In partnership with French biotechnological firm CellProthera, the NHCS has embarked on a new study that seeks to regenerate damaged heart tissue through an injection of the patients’ own stem cells, which have the potential to grow into a variety of heart cell types.

Associate Professor Philip Wong, senior consultant with the centre’s department of cardiology, said that about one in three patients may be helped by this regenerative therapy. These are patients who suffer from a weakened heart that can potentially shorten his or her lifespan.

When someone has a heart attack, the person usually undergoes a procedure called percutaneous coronary intervention. A balloon-tipped tube is inserted into an artery and the balloon inflated to widen blocked areas, where blood flow to the heart muscle has been reduced or cut off.

This procedure is considered “less invasive” as the body is not cut open, Assoc Prof Wong said.

However, there are a group of patients who continue to develop weak hearts or suffer from heart failure. It is unclear which patients are more susceptible, he said, adding that it may be due to their age, ethnicity, how long they have been smokers, and other factors.

Over the next year, 10 such patients would be recruited here in the early phases of a trial to test for the safety of stem cell therapy. Under this novel procedure, blood samples drawn from the patients will be sent to a “cell therapy facility” in the Health Sciences Authority, which harvests 15ml-grafts containing purified stem cells.

The grafts will then be injected into the infarcted zone of the heart. The patients do not have to be hospitalised, but will be observed for at least six months after the procedure has been completed.

CellProthera will provide the systems used to graft and multiply stem cells in this procedure. Its chairman, Professor Philippe Henon, said that using the patients’ own stem cells increases the therapy’s success rate, as the cells would develop in ways that are tailored to each individual.

The company is unable to say how much the therapy will cost at this point. However, by averting subsequent heart failure, it could help reduce future loss of income and hospitalisation needs, Prof Henon said.

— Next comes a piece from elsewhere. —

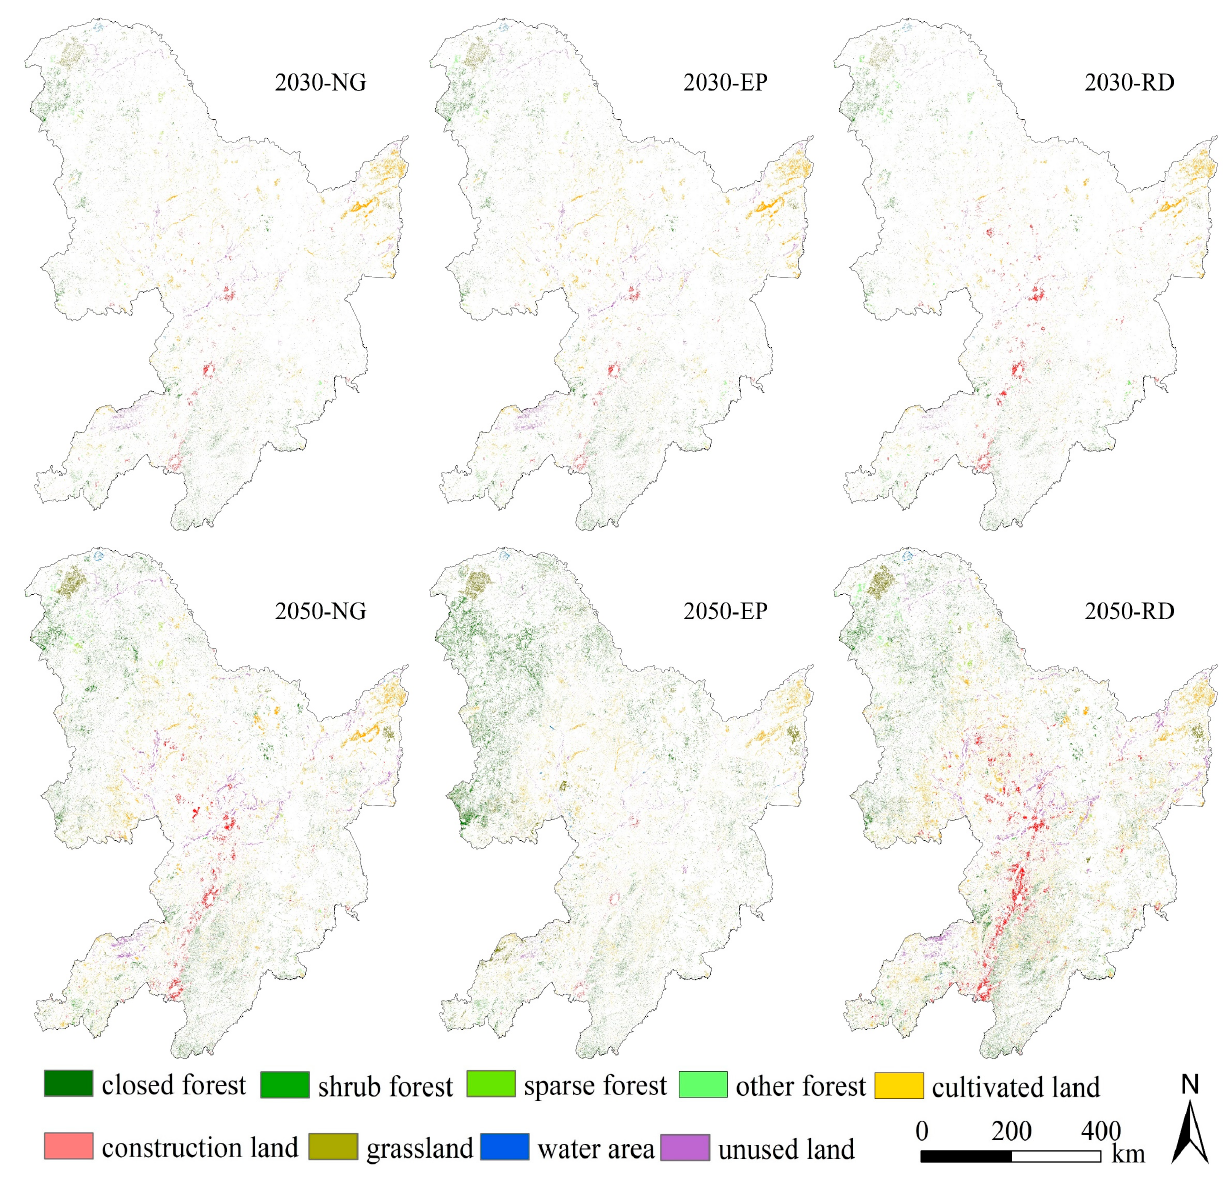
Figure 8. Future land expansion under different scenarios.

CellProthera is also conducting trials in France and the United Kingdom. Six out of seven heart patients who underwent a similar therapy during a previous trial in 2002 are still leading healthy lives now, he added.

For its first trial in Asia, the firm chose Singapore because of its “dynamic environment for biotechnology research with high-tech infrastructure and a supportive regulatory environment”, Prof Henon said.

The NHCS, on the other hand, agreed to the partnership for the novelty of the procedure, Assoc Prof Wong told TODAY. “Stem cells had been coming into clinical practice only in the last 10 years, and even more recently, in the cardiac realm,” he said.

A similar trial which followed 11 heart-attack patients in Greece, who had stem cells injected into their hearts, saw up to a 40 per cent reduction in the size of scarred tissue.

The study, published in the Journal of Cardiovascular Translational Research last year, also reported that while patients suffering from heart failure typically had a high annual mortality rate (70 per cent), all who underwent the trial were still alive three years after the procedure.

As of publication time, one had suffered a further cardiac event, such as a heart attack or stroke, or had been re-admitted to the hospital for reasons related to their heart condition.